It’s not about the blockage. It’s how much plaque you have in your arteries.
The first question most people ask when told they have Coronary Artery Disease is “How much of a blockage do I have in my arteries?” Most of us think an 80% blockage is more dangerous than a 30% blockage. In fact, the newest research shows this is not necessarily true.
The vast majority of heart attacks happen in arteries that are less than 50% blocked and are not due to obstruction by the plaque itself. It’s what happens to that plaque that causes heart attacks.
What is Plaque?
Although the names are similar, coronary artery plaque has nothing to do with the plaque that is present on your teeth. In the coronary arteries, plaque is another name for atherosclerosis, the process that gradually blocks flow through the artery like corrosion in a pipe.
From early childhood onwards, the walls of your arteries start to change. The earliest change is the deposition of cholesterol into the arterial wall to form a “fatty streak”. These fatty streaks are often present in the teen years.
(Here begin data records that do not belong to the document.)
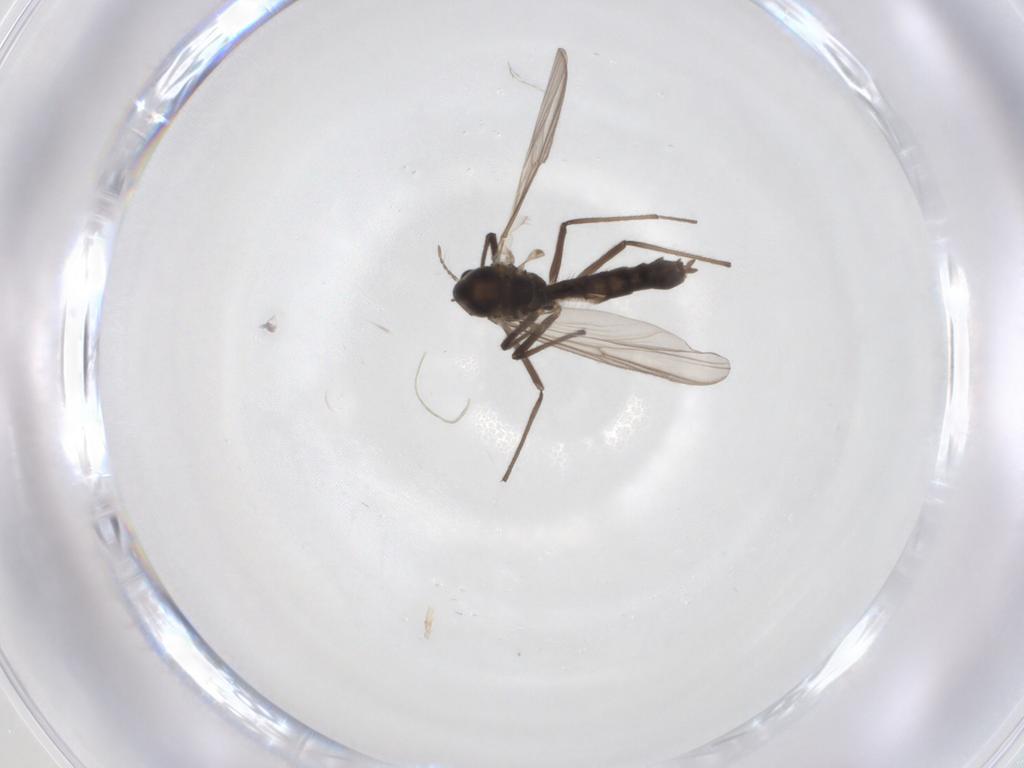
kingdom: Animalia
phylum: Arthropoda
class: Insecta
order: Diptera
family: Chironomidae
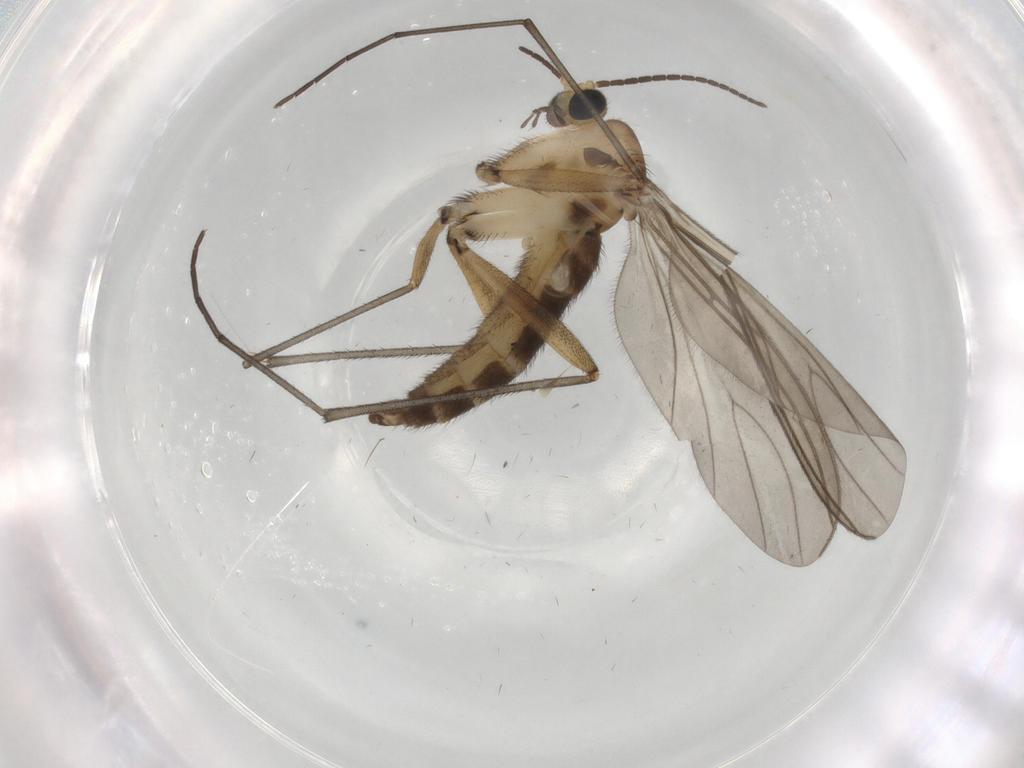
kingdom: Animalia
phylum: Arthropoda
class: Insecta
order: Diptera
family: Sciaridae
Over subsequent years, the fatty streak accumulates more cholesterol as well as inflammatory cells, such as macrophages ( a type of white blood cell), fibroblasts (which secrete connective tissue proteins) and muscle cells. Over time, the fatty streak is transformed into a “plaque”. As the plaque grows it gradually thickens and can start to intrude into the center of the artery, ultimately impeding blood flow.